Bull, ex-filiale d'Atos et désormais publique, lance un plan de recrutement massif de 500 ingénieurs pour 2026
À peine quelques mois après son rachat par l'État français et sa séparation du groupe Atos, le fabricant historique de supercalculateurs Bull annonce un plan de recrutement ambitieux. L'entreprise vise à embaucher 500 personnes en 2026, avec une priorité absolue donnée aux ingénieurs et aux profils commerciaux. Cette annonce intervient dans un contexte de repositionnement stratégique et de souveraineté technologique, alors que Bull retrouve son indépendance opérationnelle sous l'égide de l'État.
Cette vague d'embauches, concentrée sur des compétences techniques de haut niveau, signale une volonté claire de renforcer les capacités de R&D et de production nationale dans le secteur stratégique des supercalculateurs et du calcul intensif.
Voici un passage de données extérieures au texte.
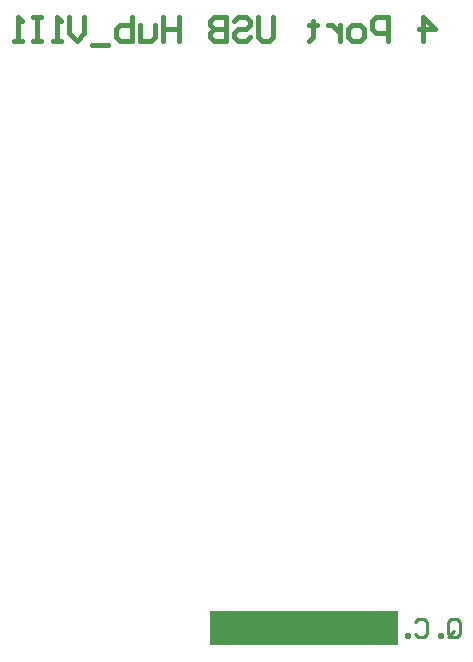
<source format=gbo>
G04*
G04 #@! TF.GenerationSoftware,Altium Limited,Altium Designer,20.2.3 (150)*
G04*
G04 Layer_Color=32896*
%FSLAX44Y44*%
%MOMM*%
G71*
G04*
G04 #@! TF.SameCoordinates,CE7551EE-2CAC-49A0-A575-A5F11EB50F32*
G04*
G04*
G04 #@! TF.FilePolarity,Positive*
G04*
G01*
G75*
%ADD14C,0.2540*%
%ADD15C,0.4000*%
%ADD65R,16.0000X3.0000*%
D14*
X2112303Y480079D02*
Y490236D01*
X2114843Y492775D01*
X2119921D01*
X2122460Y490236D01*
Y480079D01*
X2119921Y477540D01*
X2114843D01*
X2117382Y482618D02*
X2112303Y477540D01*
X2114843D02*
X2112303Y480079D01*
X2107225Y477540D02*
Y480079D01*
X2104686D01*
Y477540D01*
X2107225D01*
X2084372Y490236D02*
X2086911Y492775D01*
X2091990D01*
X2094529Y490236D01*
Y480079D01*
X2091990Y477540D01*
X2086911D01*
X2084372Y480079D01*
X2079294Y477540D02*
Y480079D01*
X2076755D01*
Y477540D01*
X2079294D01*
D15*
X2091003Y982332D02*
Y1002326D01*
X2101000Y992329D01*
X2087671D01*
X2061013Y982332D02*
Y1002326D01*
X2051016D01*
X2047684Y998994D01*
Y992329D01*
X2051016Y988997D01*
X2061013D01*
X2037687Y982332D02*
X2031023D01*
X2027690Y985665D01*
Y992329D01*
X2031023Y995661D01*
X2037687D01*
X2041019Y992329D01*
Y985665D01*
X2037687Y982332D01*
X2021026Y995661D02*
Y982332D01*
Y988997D01*
X2017693Y992329D01*
X2014361Y995661D01*
X2011029D01*
X1997700Y998994D02*
Y995661D01*
X2001032D01*
X1994368D01*
X1997700D01*
Y985665D01*
X1994368Y982332D01*
X1964377Y1002326D02*
Y985665D01*
X1961045Y982332D01*
X1954381D01*
X1951048Y985665D01*
Y1002326D01*
X1931055Y998994D02*
X1934387Y1002326D01*
X1941052D01*
X1944384Y998994D01*
Y995661D01*
X1941052Y992329D01*
X1934387D01*
X1931055Y988997D01*
Y985665D01*
X1934387Y982332D01*
X1941052D01*
X1944384Y985665D01*
X1924390Y1002326D02*
Y982332D01*
X1914393D01*
X1911061Y985665D01*
Y988997D01*
X1914393Y992329D01*
X1924390D01*
X1914393D01*
X1911061Y995661D01*
Y998994D01*
X1914393Y1002326D01*
X1924390D01*
X1884403D02*
Y982332D01*
Y992329D01*
X1871074D01*
Y1002326D01*
Y982332D01*
X1864410Y995661D02*
Y985665D01*
X1861077Y982332D01*
X1851080D01*
Y995661D01*
X1844416Y1002326D02*
Y982332D01*
X1834419D01*
X1831087Y985665D01*
Y988997D01*
Y992329D01*
X1834419Y995661D01*
X1844416D01*
X1824422Y979000D02*
X1811093D01*
X1804429Y1002326D02*
Y988997D01*
X1797764Y982332D01*
X1791100Y988997D01*
Y1002326D01*
X1784435Y982332D02*
X1777771D01*
X1781103D01*
Y1002326D01*
X1784435Y998994D01*
X1767774Y1002326D02*
X1761110D01*
X1764442D01*
Y982332D01*
X1767774D01*
X1761110D01*
X1751113D02*
X1744448D01*
X1747780D01*
Y1002326D01*
X1751113Y998994D01*
D65*
X1990000Y485000D02*
D03*
M02*

</source>
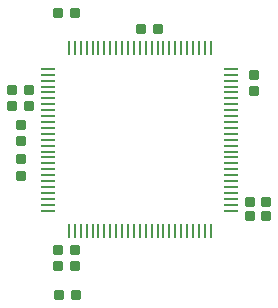
<source format=gtp>
G04*
G04 #@! TF.GenerationSoftware,Altium Limited,Altium Designer,23.3.1 (30)*
G04*
G04 Layer_Color=8421504*
%FSLAX44Y44*%
%MOMM*%
G71*
G04*
G04 #@! TF.SameCoordinates,DF4BE222-8F2C-4444-88BE-FDE14E9DB007*
G04*
G04*
G04 #@! TF.FilePolarity,Positive*
G04*
G01*
G75*
%ADD14R,1.2000X0.2500*%
%ADD15R,0.2500X1.2000*%
G04:AMPARAMS|DCode=16|XSize=0.85mm|YSize=0.85mm|CornerRadius=0.2125mm|HoleSize=0mm|Usage=FLASHONLY|Rotation=0.000|XOffset=0mm|YOffset=0mm|HoleType=Round|Shape=RoundedRectangle|*
%AMROUNDEDRECTD16*
21,1,0.8500,0.4250,0,0,0.0*
21,1,0.4250,0.8500,0,0,0.0*
1,1,0.4250,0.2125,-0.2125*
1,1,0.4250,-0.2125,-0.2125*
1,1,0.4250,-0.2125,0.2125*
1,1,0.4250,0.2125,0.2125*
%
%ADD16ROUNDEDRECTD16*%
G04:AMPARAMS|DCode=17|XSize=0.85mm|YSize=0.85mm|CornerRadius=0.2125mm|HoleSize=0mm|Usage=FLASHONLY|Rotation=90.000|XOffset=0mm|YOffset=0mm|HoleType=Round|Shape=RoundedRectangle|*
%AMROUNDEDRECTD17*
21,1,0.8500,0.4250,0,0,90.0*
21,1,0.4250,0.8500,0,0,90.0*
1,1,0.4250,0.2125,0.2125*
1,1,0.4250,0.2125,-0.2125*
1,1,0.4250,-0.2125,-0.2125*
1,1,0.4250,-0.2125,0.2125*
%
%ADD17ROUNDEDRECTD17*%
D14*
X260500Y552500D02*
D03*
Y547500D02*
D03*
Y542500D02*
D03*
Y537500D02*
D03*
Y532500D02*
D03*
Y527500D02*
D03*
Y522500D02*
D03*
Y517500D02*
D03*
Y512500D02*
D03*
Y507500D02*
D03*
Y502500D02*
D03*
Y497500D02*
D03*
Y492500D02*
D03*
Y487500D02*
D03*
Y482500D02*
D03*
Y477500D02*
D03*
Y472500D02*
D03*
Y467500D02*
D03*
Y462500D02*
D03*
Y457500D02*
D03*
Y452500D02*
D03*
Y447500D02*
D03*
Y442500D02*
D03*
Y437500D02*
D03*
Y432500D02*
D03*
X105500D02*
D03*
Y437500D02*
D03*
Y442500D02*
D03*
Y447500D02*
D03*
Y452500D02*
D03*
Y457500D02*
D03*
Y462500D02*
D03*
Y467500D02*
D03*
Y472500D02*
D03*
Y477500D02*
D03*
Y482500D02*
D03*
Y487500D02*
D03*
Y492500D02*
D03*
Y497500D02*
D03*
Y502500D02*
D03*
Y507500D02*
D03*
Y512500D02*
D03*
Y517500D02*
D03*
Y522500D02*
D03*
Y527500D02*
D03*
Y532500D02*
D03*
Y537500D02*
D03*
Y542500D02*
D03*
Y547500D02*
D03*
Y552500D02*
D03*
D15*
X243000Y415000D02*
D03*
X238000D02*
D03*
X233000D02*
D03*
X228000D02*
D03*
X223000D02*
D03*
X218000D02*
D03*
X213000D02*
D03*
X208000D02*
D03*
X203000D02*
D03*
X198000D02*
D03*
X193000D02*
D03*
X188000D02*
D03*
X183000D02*
D03*
X178000D02*
D03*
X173000D02*
D03*
X168000D02*
D03*
X163000D02*
D03*
X158000D02*
D03*
X153000D02*
D03*
X148000D02*
D03*
X143000D02*
D03*
X138000D02*
D03*
X133000D02*
D03*
X128000D02*
D03*
X123000D02*
D03*
Y570000D02*
D03*
X128000D02*
D03*
X133000D02*
D03*
X138000D02*
D03*
X143000D02*
D03*
X148000D02*
D03*
X153000D02*
D03*
X158000D02*
D03*
X163000D02*
D03*
X168000D02*
D03*
X173000D02*
D03*
X178000D02*
D03*
X183000D02*
D03*
X188000D02*
D03*
X193000D02*
D03*
X198000D02*
D03*
X203000D02*
D03*
X208000D02*
D03*
X213000D02*
D03*
X218000D02*
D03*
X223000D02*
D03*
X228000D02*
D03*
X233000D02*
D03*
X238000D02*
D03*
X243000D02*
D03*
D16*
X82000Y505000D02*
D03*
Y491000D02*
D03*
Y462000D02*
D03*
Y476000D02*
D03*
X279375Y547375D02*
D03*
Y533375D02*
D03*
D17*
X114000Y600000D02*
D03*
X128000D02*
D03*
X290000Y440000D02*
D03*
X276000D02*
D03*
Y428000D02*
D03*
X290000D02*
D03*
X115000Y361000D02*
D03*
X129000D02*
D03*
X128000Y386000D02*
D03*
X114000D02*
D03*
X89000Y535000D02*
D03*
X75000D02*
D03*
X198000Y586000D02*
D03*
X184000D02*
D03*
X114000Y399000D02*
D03*
X128000D02*
D03*
X89000Y521000D02*
D03*
X75000D02*
D03*
M02*

</source>
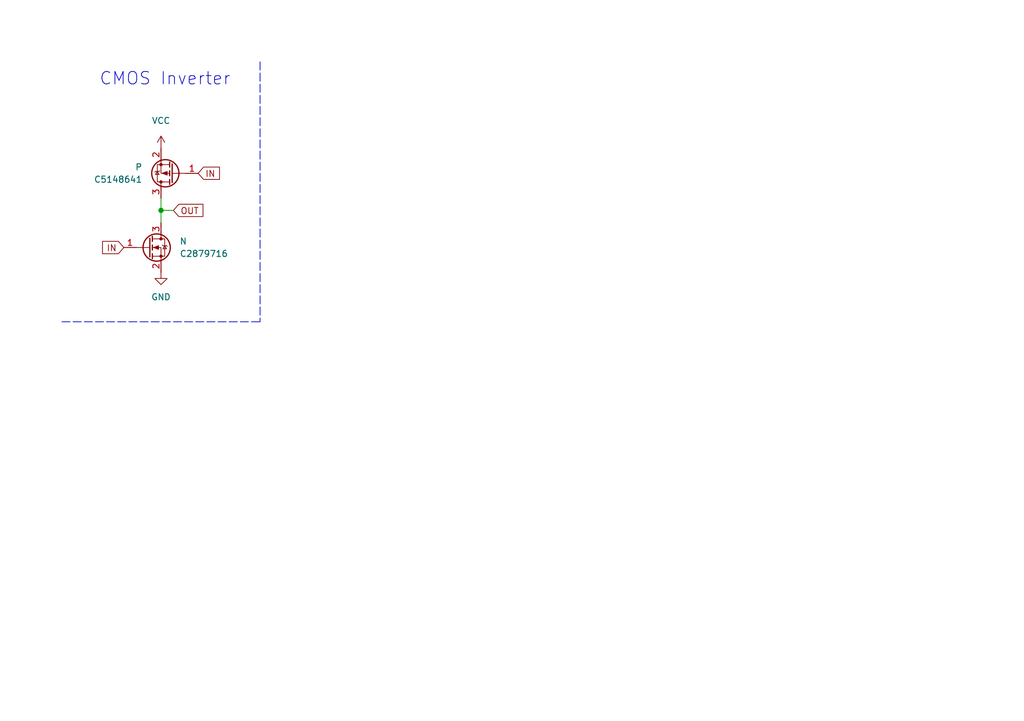
<source format=kicad_sch>
(kicad_sch (version 20211123) (generator eeschema)

  (uuid 098a47ae-f589-49b7-9845-7b03a9bf29fb)

  (paper "A5")

  

  (junction (at 33.02 43.18) (diameter 0) (color 0 0 0 0)
    (uuid 1945cda6-47d7-4be8-930a-74e61cf59b2b)
  )

  (wire (pts (xy 33.02 40.64) (xy 33.02 43.18))
    (stroke (width 0) (type default) (color 0 0 0 0))
    (uuid 3495c2a9-8f75-4c0e-a7f2-93274b9e56bd)
  )
  (wire (pts (xy 33.02 43.18) (xy 33.02 45.72))
    (stroke (width 0) (type default) (color 0 0 0 0))
    (uuid 6f84b87e-35d0-43e6-8040-94e65e54dd86)
  )
  (polyline (pts (xy 53.34 12.7) (xy 53.34 66.04))
    (stroke (width 0) (type default) (color 0 0 0 0))
    (uuid 813bfdb9-47b0-42d6-8ba1-d764833a59af)
  )

  (wire (pts (xy 33.02 43.18) (xy 35.56 43.18))
    (stroke (width 0) (type default) (color 0 0 0 0))
    (uuid 930036cc-802d-46e1-a50e-1b4b72683508)
  )
  (polyline (pts (xy 12.7 66.04) (xy 53.34 66.04))
    (stroke (width 0) (type default) (color 0 0 0 0))
    (uuid c4d04482-5299-4226-be77-f606feb5a782)
  )

  (text "CMOS Inverter" (at 20.32 17.78 0)
    (effects (font (size 2.54 2.54)) (justify left bottom))
    (uuid 2e905d57-e495-4826-9b3d-21bd21fdb853)
  )

  (global_label "IN" (shape input) (at 40.64 35.56 0) (fields_autoplaced)
    (effects (font (size 1.27 1.27)) (justify left))
    (uuid 0ef8f96c-9327-40e4-9db0-e7e5c345327b)
    (property "Intersheet References" "${INTERSHEET_REFS}" (id 0) (at 44.9883 35.4806 0)
      (effects (font (size 1.27 1.27)) (justify left) hide)
    )
  )
  (global_label "IN" (shape input) (at 25.4 50.8 180) (fields_autoplaced)
    (effects (font (size 1.27 1.27)) (justify right))
    (uuid b27a9adb-aa79-4ea7-9b98-4a4b303f128e)
    (property "Intersheet References" "${INTERSHEET_REFS}" (id 0) (at 21.0517 50.7206 0)
      (effects (font (size 1.27 1.27)) (justify right) hide)
    )
  )
  (global_label "OUT" (shape input) (at 35.56 43.18 0) (fields_autoplaced)
    (effects (font (size 1.27 1.27)) (justify left))
    (uuid b7a8ed40-8372-4b45-ad12-f534db5bbe8d)
    (property "Intersheet References" "${INTERSHEET_REFS}" (id 0) (at 41.6017 43.1006 0)
      (effects (font (size 1.27 1.27)) (justify left) hide)
    )
  )

  (symbol (lib_id "power:VCC") (at 33.02 30.48 0) (unit 1)
    (in_bom yes) (on_board yes) (fields_autoplaced)
    (uuid 04bd4f3d-cb17-441b-afc5-f4b516f9c85e)
    (property "Reference" "#PWR0101" (id 0) (at 33.02 34.29 0)
      (effects (font (size 1.27 1.27)) hide)
    )
    (property "Value" "VCC" (id 1) (at 33.02 24.765 0))
    (property "Footprint" "" (id 2) (at 33.02 30.48 0)
      (effects (font (size 1.27 1.27)) hide)
    )
    (property "Datasheet" "" (id 3) (at 33.02 30.48 0)
      (effects (font (size 1.27 1.27)) hide)
    )
    (pin "1" (uuid 033e8c49-f54c-4517-96aa-603aca89f4d2))
  )

  (symbol (lib_id "Device:Q_NMOS_GSD") (at 30.48 50.8 0) (unit 1)
    (in_bom yes) (on_board yes) (fields_autoplaced)
    (uuid 4ba21c3d-293a-41ba-945f-30eb309958bc)
    (property "Reference" "N" (id 0) (at 36.83 49.5299 0)
      (effects (font (size 1.27 1.27)) (justify left))
    )
    (property "Value" "C2879716" (id 1) (at 36.83 52.0699 0)
      (effects (font (size 1.27 1.27)) (justify left))
    )
    (property "Footprint" "Package_TO_SOT_SMD:SOT-523" (id 2) (at 35.56 48.26 0)
      (effects (font (size 1.27 1.27)) hide)
    )
    (property "Datasheet" "~" (id 3) (at 30.48 50.8 0)
      (effects (font (size 1.27 1.27)) hide)
    )
    (pin "1" (uuid b4a9a469-ce19-486d-a96c-29e0327e2864))
    (pin "2" (uuid 88b6b8d9-836d-4ac2-a850-edbf526e16ea))
    (pin "3" (uuid b893d19c-ef99-4f37-a6ce-14e9d8a57561))
  )

  (symbol (lib_id "power:GND") (at 33.02 55.88 0) (unit 1)
    (in_bom yes) (on_board yes) (fields_autoplaced)
    (uuid d4b87336-81b7-4543-9c35-eb248e0a3e50)
    (property "Reference" "#PWR0102" (id 0) (at 33.02 62.23 0)
      (effects (font (size 1.27 1.27)) hide)
    )
    (property "Value" "GND" (id 1) (at 33.02 60.96 0))
    (property "Footprint" "" (id 2) (at 33.02 55.88 0)
      (effects (font (size 1.27 1.27)) hide)
    )
    (property "Datasheet" "" (id 3) (at 33.02 55.88 0)
      (effects (font (size 1.27 1.27)) hide)
    )
    (pin "1" (uuid e8576fde-774c-4336-9271-8b4585e87076))
  )

  (symbol (lib_id "Device:Q_PMOS_GSD") (at 35.56 35.56 180) (unit 1)
    (in_bom yes) (on_board yes) (fields_autoplaced)
    (uuid e16921be-3d7b-4ea7-a9b8-ff7744f116f9)
    (property "Reference" "P" (id 0) (at 29.21 34.2899 0)
      (effects (font (size 1.27 1.27)) (justify left))
    )
    (property "Value" "C5148641" (id 1) (at 29.21 36.8299 0)
      (effects (font (size 1.27 1.27)) (justify left))
    )
    (property "Footprint" "Package_TO_SOT_SMD:SOT-523" (id 2) (at 30.48 38.1 0)
      (effects (font (size 1.27 1.27)) hide)
    )
    (property "Datasheet" "~" (id 3) (at 35.56 35.56 0)
      (effects (font (size 1.27 1.27)) hide)
    )
    (pin "1" (uuid 4fd9f73a-c1ee-4d8d-b96a-de0a1555d680))
    (pin "2" (uuid 01840b28-b912-4e90-b730-219bea5b4833))
    (pin "3" (uuid 87cb0d6e-60f9-478e-ab43-8e38a6363de4))
  )

  (sheet_instances
    (path "/" (page "1"))
  )

  (symbol_instances
    (path "/04bd4f3d-cb17-441b-afc5-f4b516f9c85e"
      (reference "#PWR0101") (unit 1) (value "VCC") (footprint "")
    )
    (path "/d4b87336-81b7-4543-9c35-eb248e0a3e50"
      (reference "#PWR0102") (unit 1) (value "GND") (footprint "")
    )
    (path "/4ba21c3d-293a-41ba-945f-30eb309958bc"
      (reference "N") (unit 1) (value "C2879716") (footprint "Package_TO_SOT_SMD:SOT-523")
    )
    (path "/e16921be-3d7b-4ea7-a9b8-ff7744f116f9"
      (reference "P") (unit 1) (value "C5148641") (footprint "Package_TO_SOT_SMD:SOT-523")
    )
  )
)

</source>
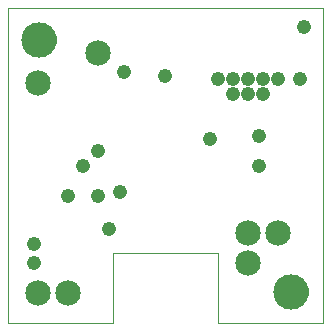
<source format=gbs>
G75*
%MOIN*%
%OFA0B0*%
%FSLAX24Y24*%
%IPPOS*%
%LPD*%
%AMOC8*
5,1,8,0,0,1.08239X$1,22.5*
%
%ADD10C,0.0000*%
%ADD11C,0.1182*%
%ADD12C,0.0476*%
%ADD13C,0.0848*%
D10*
X000100Y000100D02*
X003600Y000100D01*
X003600Y002430D01*
X007100Y002430D01*
X007100Y000100D01*
X010600Y000100D01*
X010600Y010600D01*
X000100Y010600D01*
X000100Y000100D01*
X000599Y009550D02*
X000601Y009597D01*
X000607Y009643D01*
X000617Y009689D01*
X000630Y009734D01*
X000648Y009777D01*
X000669Y009819D01*
X000693Y009859D01*
X000721Y009896D01*
X000752Y009931D01*
X000786Y009964D01*
X000822Y009993D01*
X000861Y010019D01*
X000902Y010042D01*
X000945Y010061D01*
X000989Y010077D01*
X001034Y010089D01*
X001080Y010097D01*
X001127Y010101D01*
X001173Y010101D01*
X001220Y010097D01*
X001266Y010089D01*
X001311Y010077D01*
X001355Y010061D01*
X001398Y010042D01*
X001439Y010019D01*
X001478Y009993D01*
X001514Y009964D01*
X001548Y009931D01*
X001579Y009896D01*
X001607Y009859D01*
X001631Y009819D01*
X001652Y009777D01*
X001670Y009734D01*
X001683Y009689D01*
X001693Y009643D01*
X001699Y009597D01*
X001701Y009550D01*
X001699Y009503D01*
X001693Y009457D01*
X001683Y009411D01*
X001670Y009366D01*
X001652Y009323D01*
X001631Y009281D01*
X001607Y009241D01*
X001579Y009204D01*
X001548Y009169D01*
X001514Y009136D01*
X001478Y009107D01*
X001439Y009081D01*
X001398Y009058D01*
X001355Y009039D01*
X001311Y009023D01*
X001266Y009011D01*
X001220Y009003D01*
X001173Y008999D01*
X001127Y008999D01*
X001080Y009003D01*
X001034Y009011D01*
X000989Y009023D01*
X000945Y009039D01*
X000902Y009058D01*
X000861Y009081D01*
X000822Y009107D01*
X000786Y009136D01*
X000752Y009169D01*
X000721Y009204D01*
X000693Y009241D01*
X000669Y009281D01*
X000648Y009323D01*
X000630Y009366D01*
X000617Y009411D01*
X000607Y009457D01*
X000601Y009503D01*
X000599Y009550D01*
X008999Y001150D02*
X009001Y001197D01*
X009007Y001243D01*
X009017Y001289D01*
X009030Y001334D01*
X009048Y001377D01*
X009069Y001419D01*
X009093Y001459D01*
X009121Y001496D01*
X009152Y001531D01*
X009186Y001564D01*
X009222Y001593D01*
X009261Y001619D01*
X009302Y001642D01*
X009345Y001661D01*
X009389Y001677D01*
X009434Y001689D01*
X009480Y001697D01*
X009527Y001701D01*
X009573Y001701D01*
X009620Y001697D01*
X009666Y001689D01*
X009711Y001677D01*
X009755Y001661D01*
X009798Y001642D01*
X009839Y001619D01*
X009878Y001593D01*
X009914Y001564D01*
X009948Y001531D01*
X009979Y001496D01*
X010007Y001459D01*
X010031Y001419D01*
X010052Y001377D01*
X010070Y001334D01*
X010083Y001289D01*
X010093Y001243D01*
X010099Y001197D01*
X010101Y001150D01*
X010099Y001103D01*
X010093Y001057D01*
X010083Y001011D01*
X010070Y000966D01*
X010052Y000923D01*
X010031Y000881D01*
X010007Y000841D01*
X009979Y000804D01*
X009948Y000769D01*
X009914Y000736D01*
X009878Y000707D01*
X009839Y000681D01*
X009798Y000658D01*
X009755Y000639D01*
X009711Y000623D01*
X009666Y000611D01*
X009620Y000603D01*
X009573Y000599D01*
X009527Y000599D01*
X009480Y000603D01*
X009434Y000611D01*
X009389Y000623D01*
X009345Y000639D01*
X009302Y000658D01*
X009261Y000681D01*
X009222Y000707D01*
X009186Y000736D01*
X009152Y000769D01*
X009121Y000804D01*
X009093Y000841D01*
X009069Y000881D01*
X009048Y000923D01*
X009030Y000966D01*
X009017Y001011D01*
X009007Y001057D01*
X009001Y001103D01*
X008999Y001150D01*
D11*
X009550Y001150D03*
X001150Y009550D03*
D12*
X003975Y008475D03*
X005350Y008350D03*
X007100Y008225D03*
X007600Y008225D03*
X008100Y008225D03*
X008100Y007725D03*
X007600Y007725D03*
X008600Y007725D03*
X008600Y008225D03*
X009100Y008225D03*
X009850Y008225D03*
X009975Y009975D03*
X008475Y006350D03*
X008475Y005350D03*
X006850Y006225D03*
X003850Y004475D03*
X003100Y004350D03*
X002100Y004350D03*
X002600Y005350D03*
X003100Y005850D03*
X003475Y003225D03*
X000975Y002725D03*
X000975Y002100D03*
D13*
X001100Y001100D03*
X002100Y001100D03*
X008100Y002100D03*
X008100Y003100D03*
X009100Y003100D03*
X003100Y009100D03*
X001100Y008100D03*
M02*

</source>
Le timing, juste après le sauvetage public, suggère que l'État actionnaire entend rapidement doter Bull des moyens humains nécessaires pour concurrencer sur la scène internationale et répondre aux besoins souverains en matière de calcul haute performance, notamment pour la défense, la recherche et l'intelligence artificielle.
Le succès de ce recrutement massif constituera un premier test tangible de la nouvelle feuille de route de Bull. Il place l'entreprise sous pression pour attirer les talents dans un marché de l'emploi tech très concurrentiel, tout en justifiant l'investissement public. Cette manœuvre est également observée comme un indicateur de la santé et des ambitions réelles du champion national récemment ressuscité, dont les futurs contrats et innovations dépendront directement de cette injection de compétences critiques.